OIT power interruption disrupts services
Eileen Duffy | Wednesday, October 4, 2006
At around 12:30 a.m. Tuesday morning, the data center of the Information Technology Center (ITC) experienced a power interruption resulting in temporary failure of critical data systems like Notre Dame Webmail, InsideND and WebCT, said Assistant Vice President of the Office of Information Technologies Gordon Wishon.
Normal power was restored at the ITC around 1:30 a.m., allowing OIT personnel to begin restoration of IT services, said Director of Utilities Paul Kempf. By 8 a.m., operation of approximately 90 percent of data systems had been restored, he said. However, some systems are still experiencing “intermittent slow-downs,” Wishon said.
The ITC did not lose “normal power,” Kempf said. Rather, the data center experienced a loss of power because the equipment that transfers the system from its normal power source to a generator “had its brain fried.”
“It made an illogical decision that wasn’t based on reality,” Kempf said. “It turned off the normal feed, but it didn’t start the emergency feed.”
The ITC is equipped with surge protectors, which prevented the electronic equipment, like the computers themselves, from being damaged – but not the transferring component, Wishon said.
While the Utilities Department is still investigating the cause of the equipment failure, ITC staff members working at the time reportedly witnessed a flash of lightning and immediately heard a clap of thunder, indicating a nearby lightning strike, said Kempf – though they were unable to judge the proximity of the strike.
“It seems plausible that [the failure] could have something to do with the lightning strike,” Kempf said.
The “fried” component has been removed and sent to its manufacturer, Eaton Electrical Inc. – with whom the University does “a lot of business” – and a replacement is on the way, Kempf said. For now, the Data Center has been manually reconnected to the normal power source.

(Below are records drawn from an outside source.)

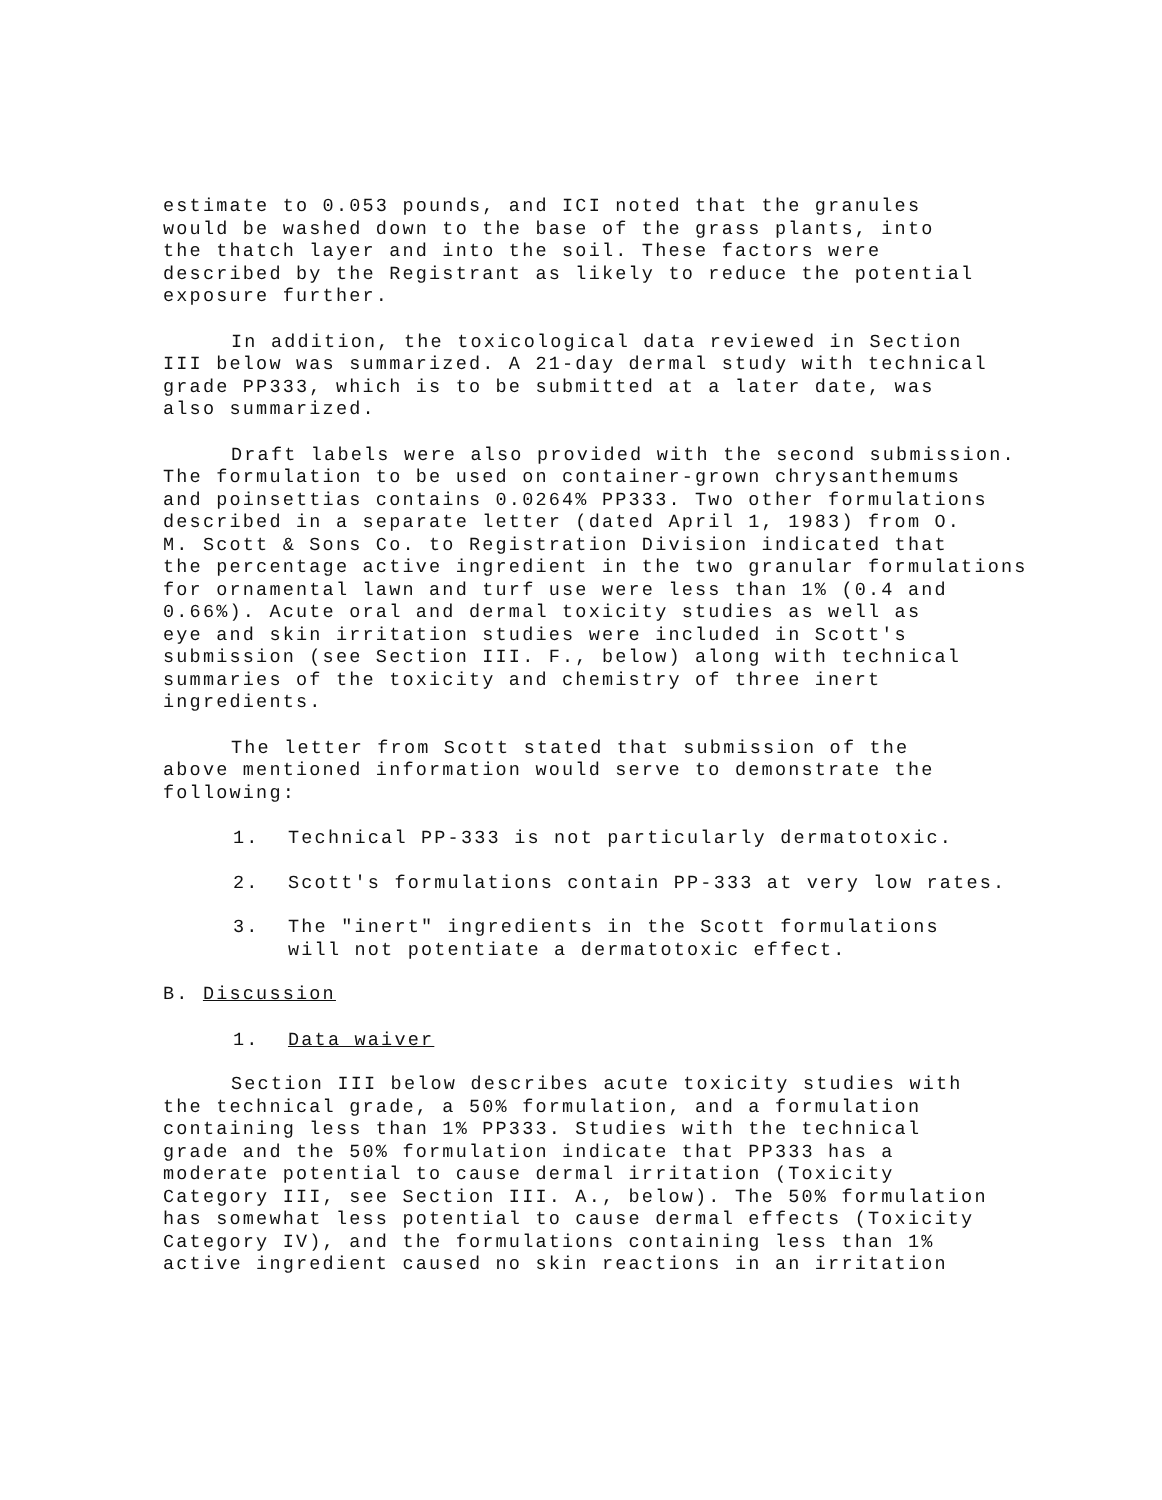estimate to 0.053 pounds, and ICI noted that the granules would be washed down to the base of the grass plants, into the thatch layer and into the soil. These factors were described by the Registrant as likely to reduce the potential exposure further.
In addition, the toxicological data reviewed in Section III below was summarized. A 21-day dermal study with technical grade PP333, which is to be submitted at a later date, was also summarized.
Draft labels were also provided with the second submission. The formulation to be used on container-grown chrysanthemums and poinsettias contains 0.0264% PP333. Two other formulations described in a separate letter (dated April 1, 1983) from O. M. Scott & Sons Co. to Registration Division indicated that the percentage active ingredient in the two granular formulations for ornamental lawn and turf use were less than 1% (0.4 and 0.66%). Acute oral and dermal toxicity studies as well as eye and skin irritation studies were included in Scott's submission (see Section III. F., below) along with technical summaries of the toxicity and chemistry of three inert ingredients.
The letter from Scott stated that submission of the above mentioned information would serve to demonstrate the following:
1. Technical PP-333 is not particularly dermatotoxic.
2. Scott's formulations contain PP-333 at very low rates.
3. The "inert" ingredients in the Scott formulations
will not potentiate a dermatotoxic effect.
B. Discussion
1. Data waiver
Section III below describes acute toxicity studies with the technical grade, a 50% formulation, and a formulation containing less than 1% PP333. Studies with the technical grade and the 50% formulation indicate that PP333 has a moderate potential to cause dermal irritation (Toxicity Category III, see Section III. A., below). The 50% formulation has somewhat less potential to cause dermal effects (Toxicity Category IV), and the formulations containing less than 1% active ingredient caused no skin reactions in an irritation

Since the equipment performed properly during the weekend’s power outage – that is, it correctly transferred power from the non-working normal power to generator power – this particular failure is perplexing.
“It’s unusual that there weren’t other things, some other solid state devices damaged,” Kempf said.

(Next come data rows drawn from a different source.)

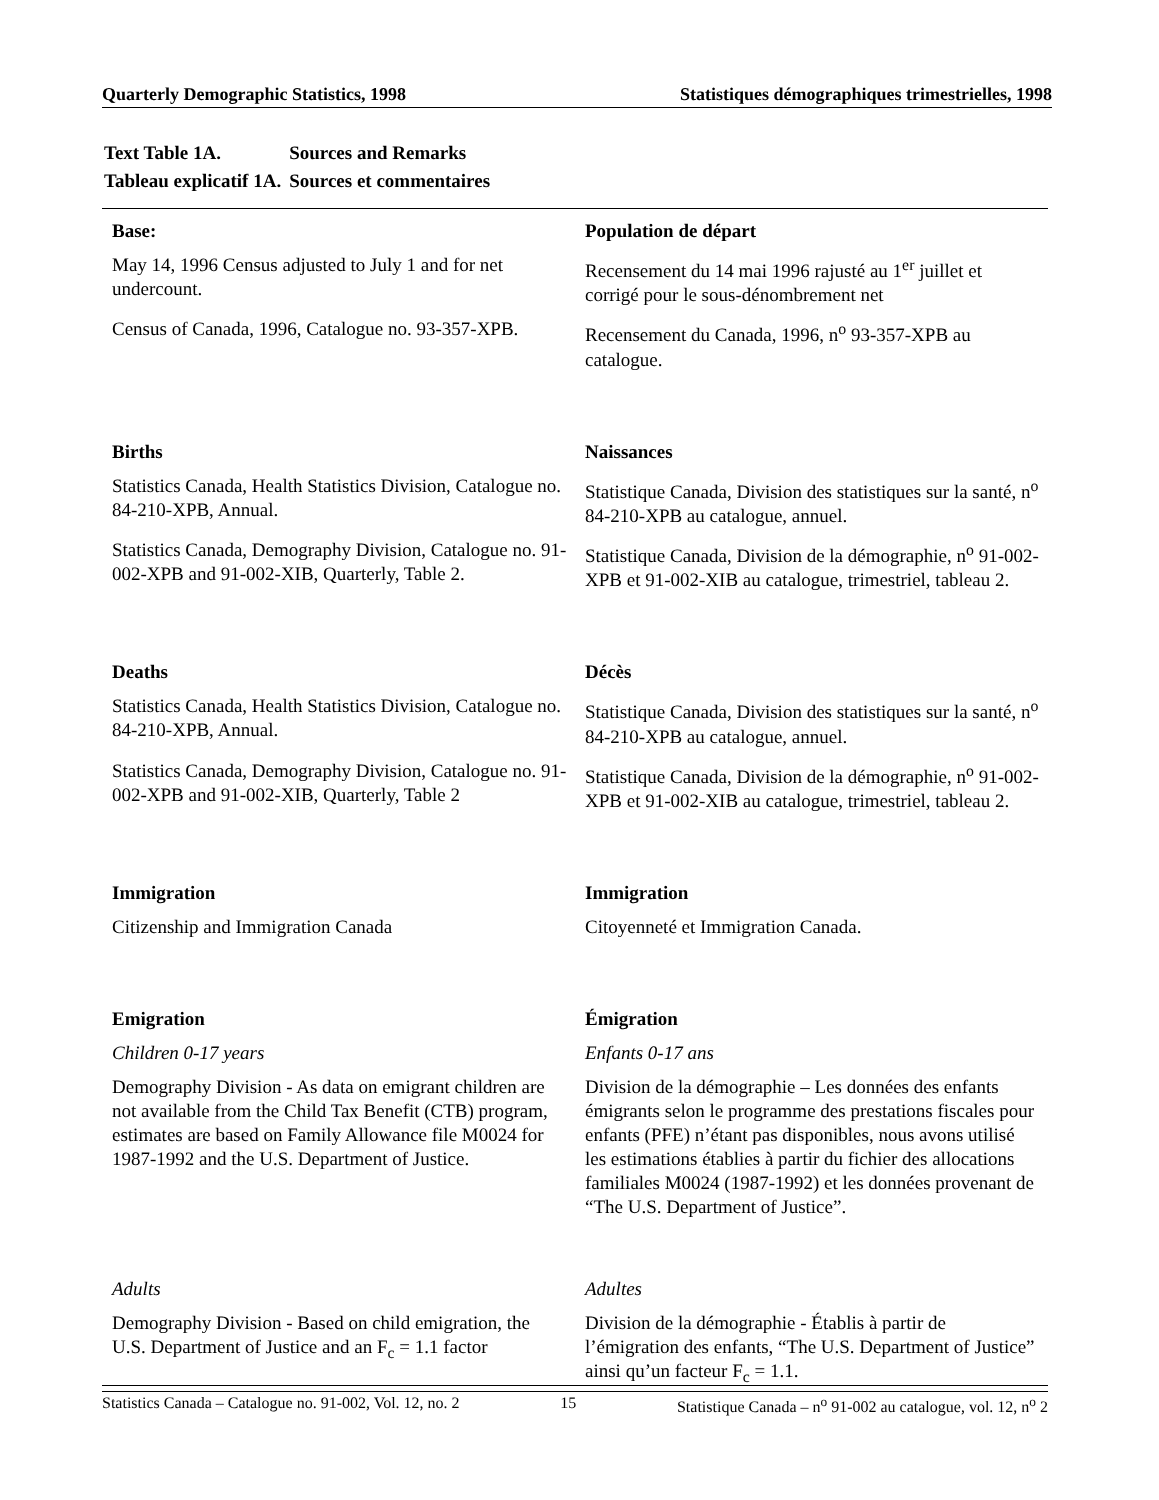Quarterly Demographic Statistics, 1998 Statistiques démographiques trimestrielles, 1998
| Text Table 1A. | Sources and Remarks |
| Tableau explicatif 1A. | Sources et commentaires |
| Base: | Population de départ |
| May 14, 1996 Census adjusted to July 1 and for net undercount. | Recensement du 14 mai 1996 rajusté au 1<sup>er</sup> juillet et corrigé pour le sous-dénombrement net |
| Census of Canada, 1996, Catalogue no. 93-357-XPB. | Recensement du Canada, 1996, n<sup>o</sup> 93-357-XPB au catalogue. |
| Births | Naissances |
| Statistics Canada, Health Statistics Division, Catalogue no. 84-210-XPB, Annual. | Statistique Canada, Division des statistiques sur la santé, n<sup>o</sup> 84-210-XPB au catalogue, annuel. |
| Statistics Canada, Demography Division, Catalogue no. 91-002-XPB and 91-002-XIB, Quarterly, Table 2. | Statistique Canada, Division de la démographie, n<sup>o</sup> 91-002-XPB et 91-002-XIB au catalogue, trimestriel, tableau 2. |
| Deaths | Décès |
| Statistics Canada, Health Statistics Division, Catalogue no. 84-210-XPB, Annual. | Statistique Canada, Division des statistiques sur la santé, n<sup>o</sup> 84-210-XPB au catalogue, annuel. |
| Statistics Canada, Demography Division, Catalogue no. 91-002-XPB and 91-002-XIB, Quarterly, Table 2 | Statistique Canada, Division de la démographie, n<sup>o</sup> 91-002-XPB et 91-002-XIB au catalogue, trimestriel, tableau 2. |
| Immigration | Immigration |
| Citizenship and Immigration Canada | Citoyenneté et Immigration Canada. |
| Emigration | Émigration |
| Children 0-17 years | Enfants 0-17 ans |
| Demography Division - As data on emigrant children are not available from the Child Tax Benefit (CTB) program, estimates are based on Family Allowance file M0024 for 1987-1992 and the U.S. Department of Justice. | Division de la démographie – Les données des enfants émigrants selon le programme des prestations fiscales pour enfants (PFE) n’étant pas disponibles, nous avons utilisé les estimations établies à partir du fichier des allocations familiales M0024 (1987-1992) et les données provenant de “The U.S. Department of Justice”. |
| Adults | Adultes |
| Demography Division - Based on child emigration, the U.S. Department of Justice and an F<sub>c</sub> = 1.1 factor | Division de la démographie - Établis à partir de l’émigration des enfants, “The U.S. Department of Justice” ainsi qu’un facteur F<sub>c</sub> = 1.1. |
Statistics Canada – Catalogue no. 91-002, Vol. 12, no. 2 15 Statistique Canada – n<sup>o</sup> 91-002 au catalogue, vol. 12, n<sup>o</sup> 2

Such equipment is normally not replaced very often – “about every four or five years,” Kempf said. He admitted a product failure was possible, but unlikely.
“The presumption right now is some sort of electrical disturbance damaged that equipment,” he said.
Wishon said once his staff understood the cause of the failure, they would make plans to prevent future trip-ups.
“It has certainly been some length of time since we’ve suffered similar failure,” Wishon said. “We have invested a significant amount of money in the past three years into the data center to ensure that we’re able to maintain critical service operation in the face of possible failures like this.”
But if lightning indeed caused the equipment failure, he said it would be a hard thing to prepare for.
“Of course, direct lightning strikes – if that’s indeed what this is – while they’re not unheard of, certainly are unusual,” he said.
Kempf also stressed the unique meteorological circumstances of the failure.
“You can’t prevent a lightning strike,” he said. “…It may not be possible, despite all good intentions, to prevent equipment from failing in situations like this.”